I got a little confused with your post, in reference to the PC being in your van.
Very well could be a ground loop if I'm understanding correctly
So I had to figure out why they wouldn't co-exist in my truck. I'd already disconnected EVERYTHING from the PC, but I still had the audio system installed and functioning. Last step was to disconnect and power down all of that, too.
I've been reading a lot about ground loops the last few days and although the main complaint there is hum in the speakers, there are a few mentions of radio interference. So now I'm going to start going through some troubleshooting for ground loops and try and get everything put back together. I'm sure there will be some ground loop isolators involved.
So What do you suggest if I don't have an amp?
I just have the carPC with a car2PC that goes into my factory HU. I unplugged the speaker line from my pc while it was on and still got interference. I do have a mic ext cord plugged in. But there is no input on it. I ordered a ground loop iso. But it hasn't gotten here yet. I do get alternator whine sometimes so I figure I'm gonna need it anyway.
How do you suggest I start narrowing down my problem?
Hey, bandaids are good with me. It should be here in a few days.
In the mean time. What else can anyone suggest to possibly help with this issue?

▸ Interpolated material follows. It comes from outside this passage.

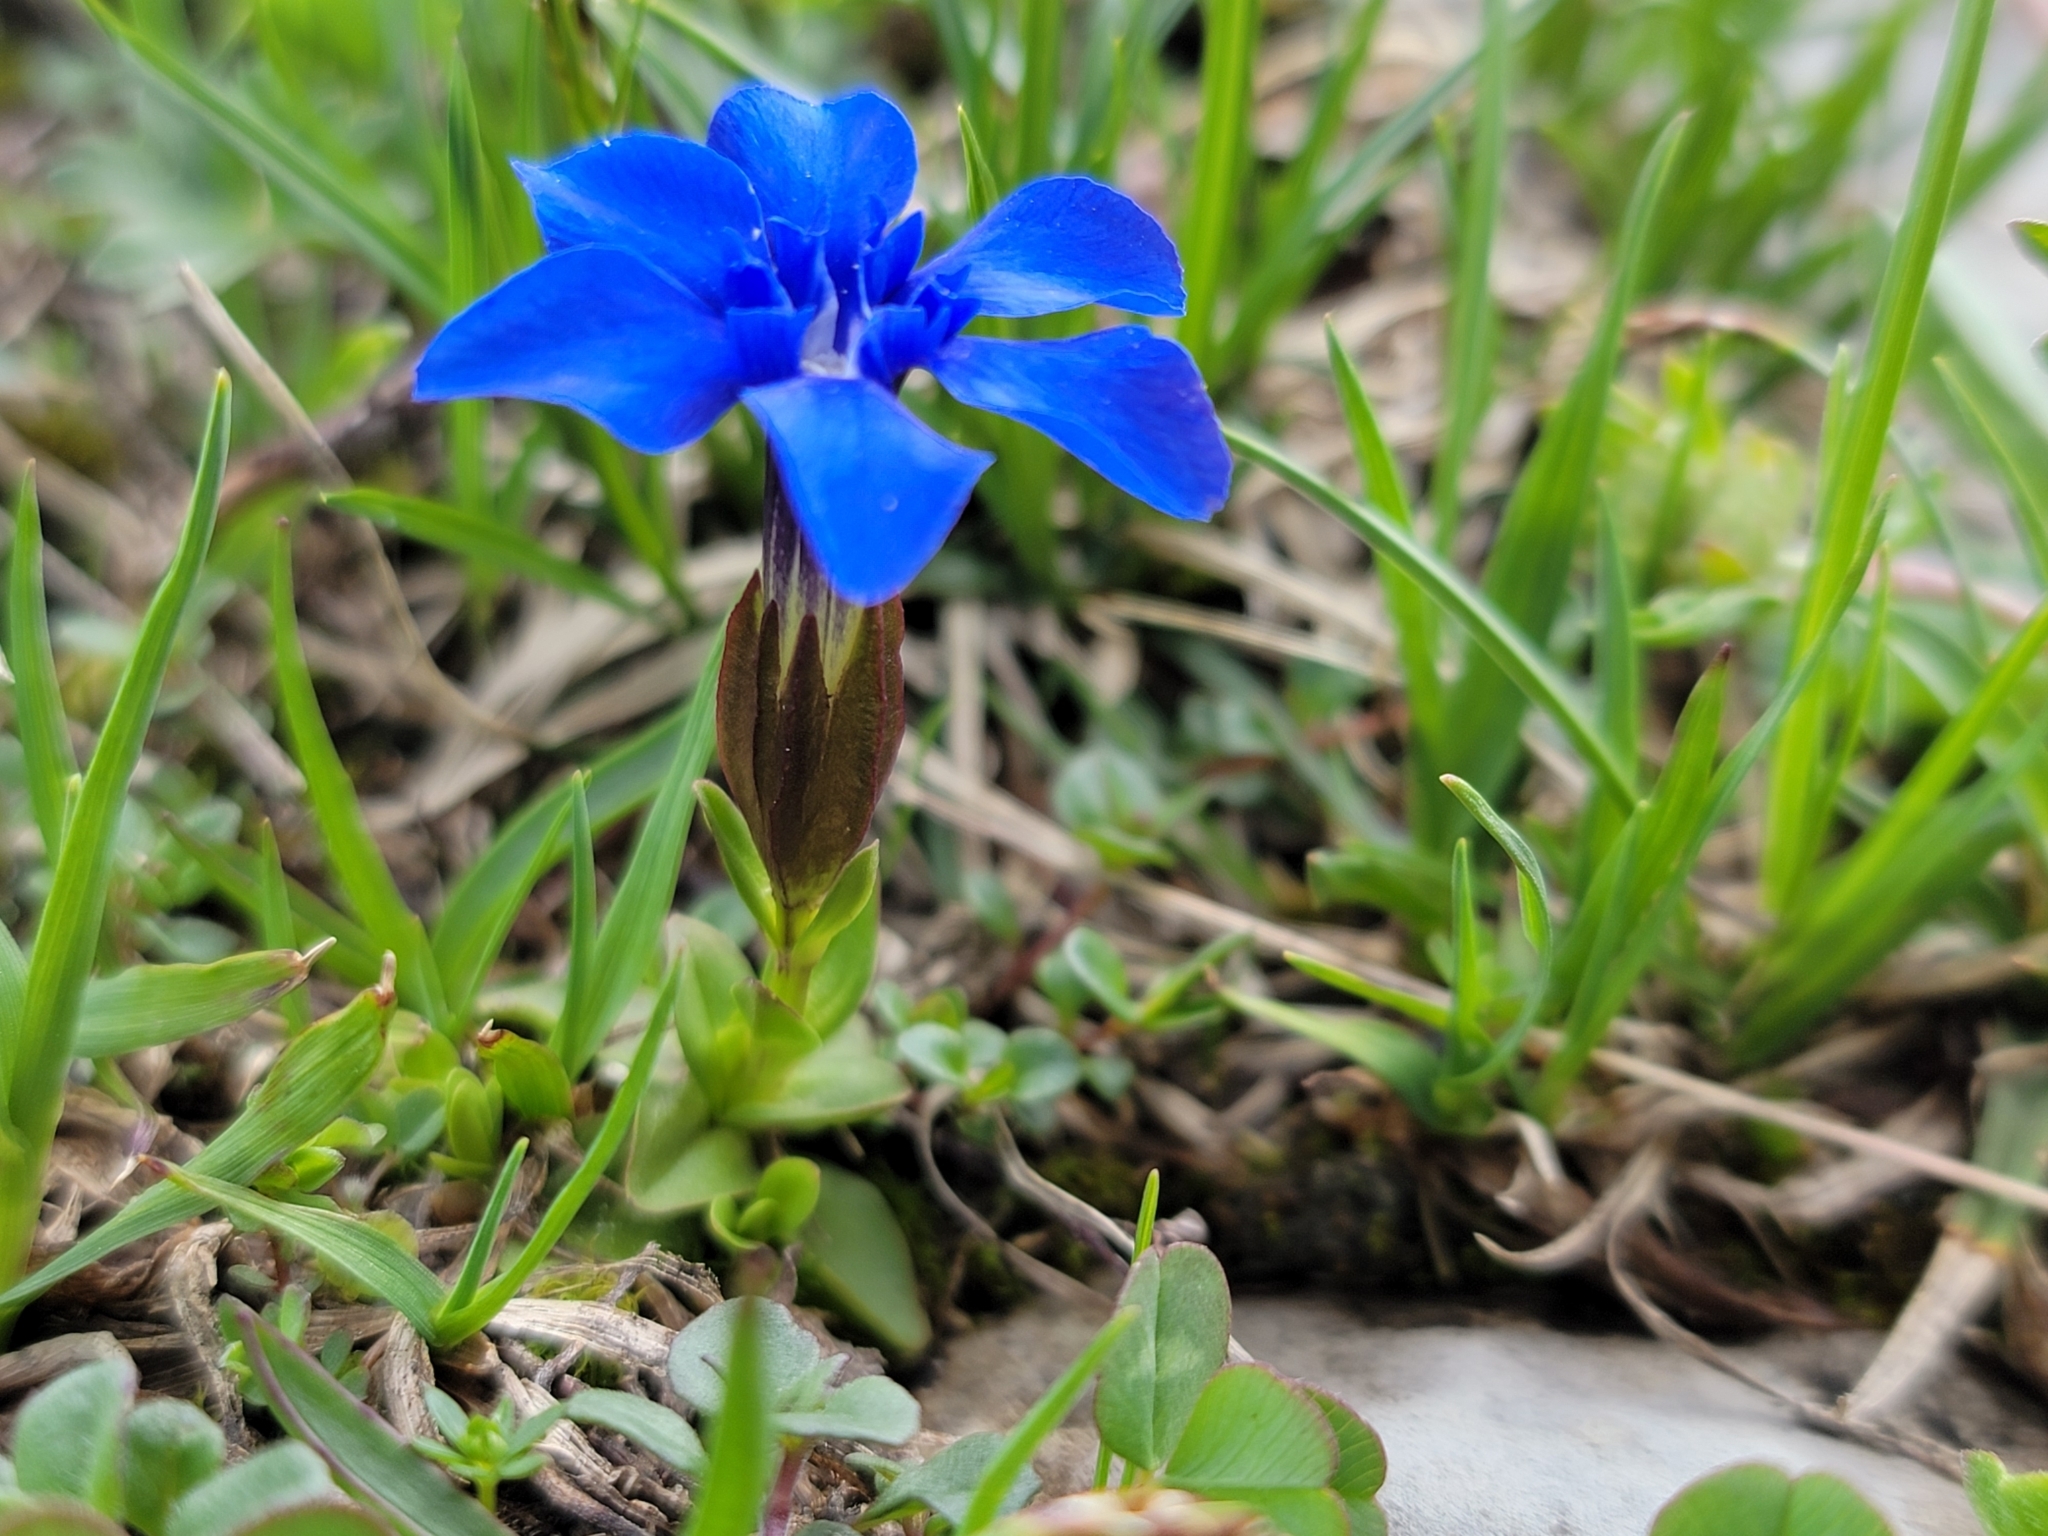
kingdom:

Avoid ground loops (use a ground distribution block to ground multiple components to the same spot), seal your computer in a grounded metal case, keep the PC as far away as possible from your radio, keep any cords leaving your PC to a minimum length and away from your antenna cable, and use ferrite beads and/or cable shielding where possible. Place ferrite beads as close to the source of interference as possible (so in most cases, snap them onto the wires just outside your PC case)
You can also try upgrading the ground cables in your engine compartment (alternator to chassis, block to chassis, battery negative to chassis, etc). Some people swear it makes a difference..... I have no experience in trying that
I don't know what a car2pc is, but I suggest you do what I did, which is to turn off EVERYTHING in your system except the PC and the Visteon. Then disconnect ALL of the audio cables that interconnect them, including inbetween the PC and the Visteon. I also do not have Mitch's cable connected between the PC and Visteon. And from all of my previous troubleshooting, I have the monitor turned off and disconnected as well as my USB hub, CD-DVD, and GPS mouse. In other words, the ONLY two things running are the PC and the Visteon. You'll have to use the Visteon supplied controller and either a pair of headphones or maybe a battery powered boom-box to hear the Visteon. That's how far down I had to strip my system to eliminate the interference.
Now I start powering things back up one at a time, AFTER which I start re-connecting the audio cables.
What are ferrite beads?
and a car2PC is an adapter which allows a 3.5mm input into this little box, which converts the sound into different wires and whatnot that the factory HU (Mazda in my case) and allows you to play the audio through the HU, essentially it's adding an aux jack.
Remember, I don't have an aftermarket amp or anything like that. The interference only comes when the pc itself if powered on. The screen has no audible effect.